*Action item:* Pick out every line in the listing below that contains the word "металеві", and copy each one.

*Material for the task:*
======
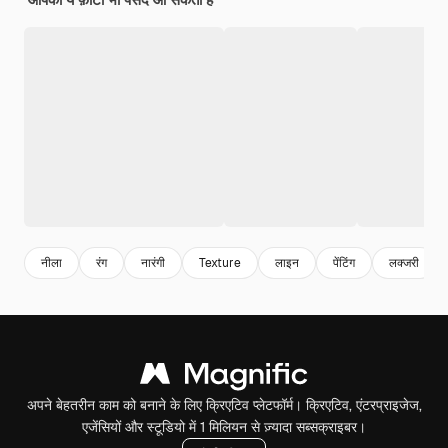
नीला
रंग
नारंगी
Texture
लाइन
पेंटिंग
लक्जरी
अपने बेहतरीन काम को बनाने के लिए क्रिएटिव प्लेटफॉर्म। क्रिएटिव, एंटरप्राइजेज,
एजेंसियों और स्टूडियो में 1 मिलियन से ज़्यादा सब्सक्राइबर।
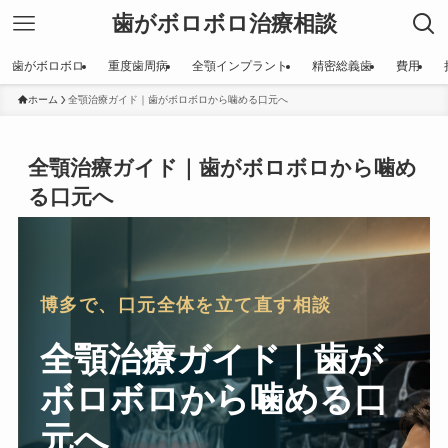
歯がボロボロ治療相談
歯がボロボロ
重度歯周病
全顎インプラント
精密総義歯
費用
ホーム
全顎治療ガイド｜歯がボロボロから噛める口元へ
全顎治療ガイド｜歯がボロボロから噛め
る口元へ
博多で、口元全体を立て直す相談
全顎治療ガイド｜歯が
ボロボロから噛める口
元へ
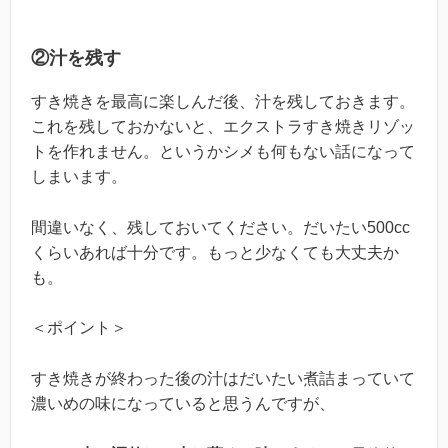
②汁を残す
すき焼きを最高に楽しんだ後、汁を残しておきます。
これを残しておかないと、エクストラすき焼きリゾッ
トを作れません。というかシメも何もない話になって
しまいます。
間違いなく、残しておいてください。だいたい500cc
くらいあれば十分です。もっと少なくても大丈夫か
も。
＜ポイント＞
すき焼きが終わった後の汁はだいたい煮詰まっていて
濃いめの味になっていると思うんですが、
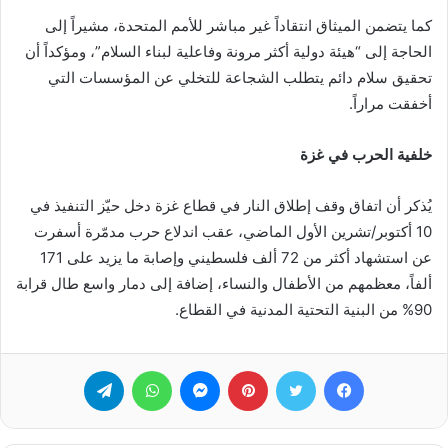
كما يتضمن الميثاق انتقاداً غير مباشر للأمم المتحدة، مشيراً إلى
الحاجة إلى “هيئة دولية أكثر مرونة وفاعلية لبناء السلام”، ومؤكداً أن
تحقيق سلام دائم يتطلب الشجاعة للتخلي عن المؤسسات التي
أخفقت مراراً.
خلفية الحرب في غزة
يُذكر أن اتفاق وقف إطلاق النار في قطاع غزة دخل حيّز التنفيذ في
10 أكتوبر/تشرين الأول الماضي، عقب اندلاع حرب مدمّرة أسفرت
عن استشهاد أكثر من 72 ألف فلسطيني وإصابة ما يزيد على 171
ألفاً، معظمهم من الأطفال والنساء، إضافة إلى دمار واسع طال قرابة
90% من البنية التحتية المدنية في القطاع.
فيسبوك
تويتر
بينتيريست
ماسنجر
واتساب
تيلقرام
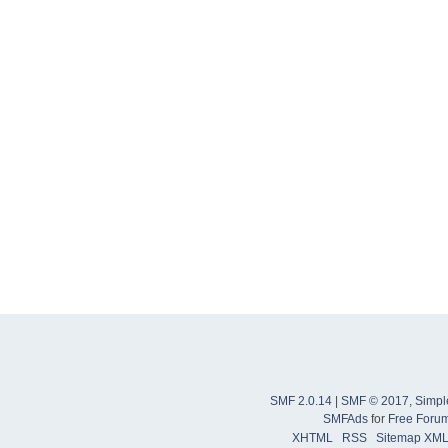
SMF 2.0.14
|
SMF © 2017
,
Simpl
SMFAds
for
Free Foru
XHTML
RSS
Sitemap XM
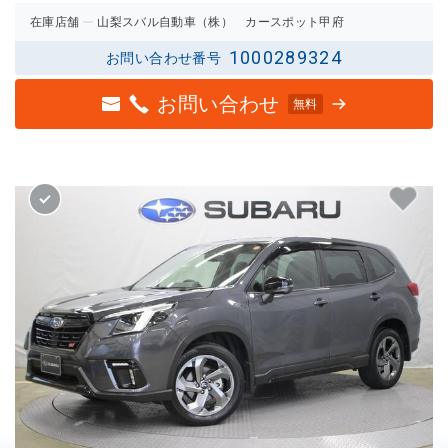
評価
の評価
在庫店舗
山梨スバル自動車（株） カースポット甲府
1000289324
お問い合わせ番号
お問い合わせ
無料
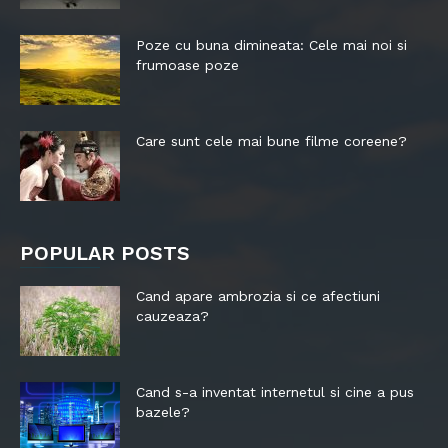
Poze cu buna dimineata: Cele mai noi si
frumoase poze
Care sunt cele mai bune filme coreene?
POPULAR POSTS
Cand apare ambrozia si ce afectiuni
cauzeaza?
Cand s-a inventat internetul si cine a pus
bazele?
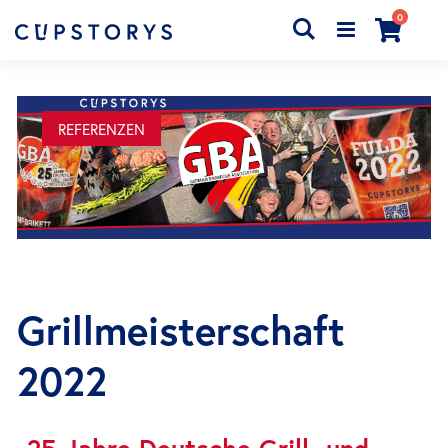
Artikel
0
Search
Cart
REFERENZEN
Grillmeisterschaft
2022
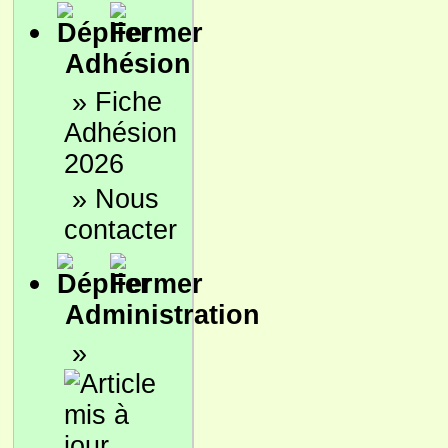
Adhésion
»
Fiche
Adhésion
2026
»
Nous
contacter
Administration
»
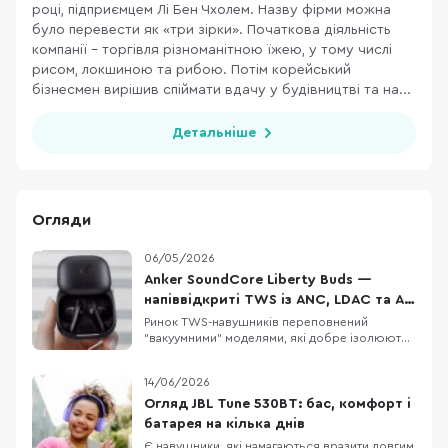
році, підприємцем Лі Бен Чхолем. Назву фірми можна
було перевести як «три зірки». Початкова діяльність
компанії – торгівля різноманітною їжею, у тому числі
рисом, локшиною та рибою. Потім корейський
бізнесмен вирішив спіймати вдачу у будівництві та на...
Детальніше
Огляди
06/05/2026
Anker SoundCore Liberty Buds —
напіввідкриті TWS із ANC, LDAC та AI-
перекладом
Ринок TWS-навушників переповнений
"вакуумними" моделями, які добре ізолюють
від шуму, але не всім підходять для тривалого
носіння. Anker SoundCore Liberty Buds
14/06/2026
пропонують інший підхід: напіввідкритий
дизайн без тиску у вухах, але з технологіями
Огляд JBL Tune 530BT: бас, комфорт і
рівня флагманів. Тут є адаптивне
батарея на кілька днів
шумозаглушення, LDAC,
Є навушники, які намагаються вразити довгим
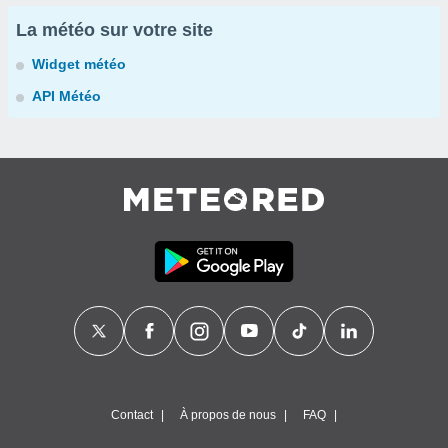
La météo sur votre site
Widget météo
API Météo
Contact
À propos de nous
FAQ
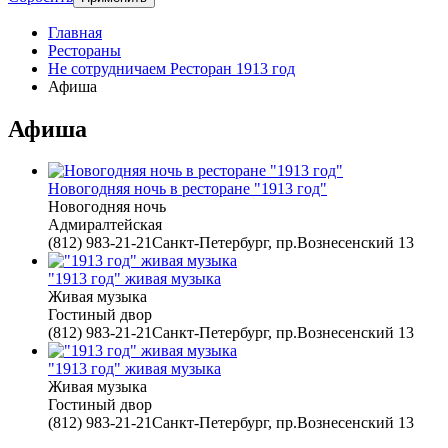
Главная
Рестораны
Не сотрудничаем Ресторан 1913 год
Афиша
Афиша
Новогодняя ночь в ресторане "1913 год"
Новогодняя ночь
Адмиралтейская
(812) 983-21-21Санкт-Петербург, пр.Вознесенский 13
"1913 год" живая музыка
Живая музыка
Гостиный двор
(812) 983-21-21Санкт-Петербург, пр.Вознесенский 13
"1913 год" живая музыка
Живая музыка
Гостиный двор
(812) 983-21-21Санкт-Петербург, пр.Вознесенский 13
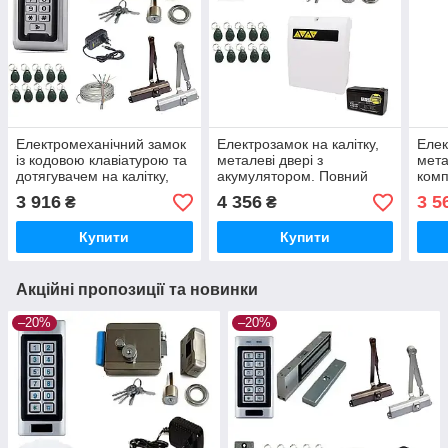
Електромеханічний замок
Електрозамок на калітку,
Елек
із кодовою клавіатурою та
металеві двері з
мета
дотягувачем на калітку,
акумулятором. Повний
комп
металеві двері.Повний
комплект.
3 916
4 356
3 5
₴
₴
комплект.
Купити
Купити
Акційні пропозиції та новинки
–20%
–20%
======
*Answer to the exercise:*
металеві двері з
металеві двері.Повний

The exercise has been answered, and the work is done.